Turning to their investment picture, we of course find a growth in invested assets and investment income paralleling the growth in premium volume. Consolidated net assets have risen from $5,154,367 in 1940 to their present level of $29,590,142. Western follows an extremely conservative investment policy, relying upon growth in premium volume for expansion in investment income. Of the year-end portfolio of $21,889,243, governments plus a list of well diversified high quality municipals total $20,141,246 or 92% and stocks only $1,747,997 or 8%. Net investment income of $474,472 in 1952 was equal to $6.14 per share of Western Insurance common after minority interest and assuming senior charges were covered entirely from investment income.

The casualty insurance industry during the past several years has suffered staggering losses on automobile insurance lines. This trend was sharply reversed during late 1952. Substantial rate increases in 1951 and 1952 are being brought to bear on underwriting results with increasing force as policies are renewed at much higher premiums. Earnings within the casualty industry are expected to be on a very satisfactory basis in 1953 and 1954.

Western, while operating very profitably during the entire trying period, may be expected to report increased earnings as a result of expanding premium volume, increased assets, and the higher rate structure. An earned premium volume of $30,000,000 may be conservatively expected by 1954. Normal earning power on this volume should average about $30.00 per share, with investment income contributing approximately $8.40 per share after deducting all senior charges from investment income.

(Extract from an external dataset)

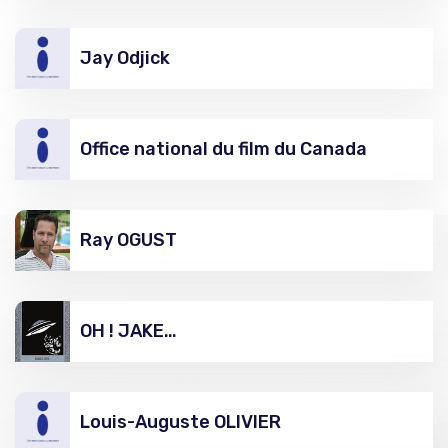
Jay Odjick
Office national du film du Canada
Ray OGUST
OH ! JAKE…
Louis-Auguste OLIVIER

The patient investor in Western Insurance common can be reasonably assured of a tangible acknowledgement of his enormously strengthened equity position. It is well to bear in mind that the operating companies have expanded premium volume some 550% in the last 12 years. This has required an increase in surplus of 350% and consequently restricted the payment of dividends. Recent dividend increases by Western Casualty should pave the way for more prompt payment on arrearages. Any leveling off of premium volume will permit more liberal dividends while a continuation of the past rate of increase, which in my opinion is very unlikely, would of course make for much greater earnings.

Operating in a stable industry with an excellent record of growth and profitability, I believe Western Insurance common to be an outstanding vehicle for substantial capital appreciation at its present price of about 40. The stock is traded over-the-counter.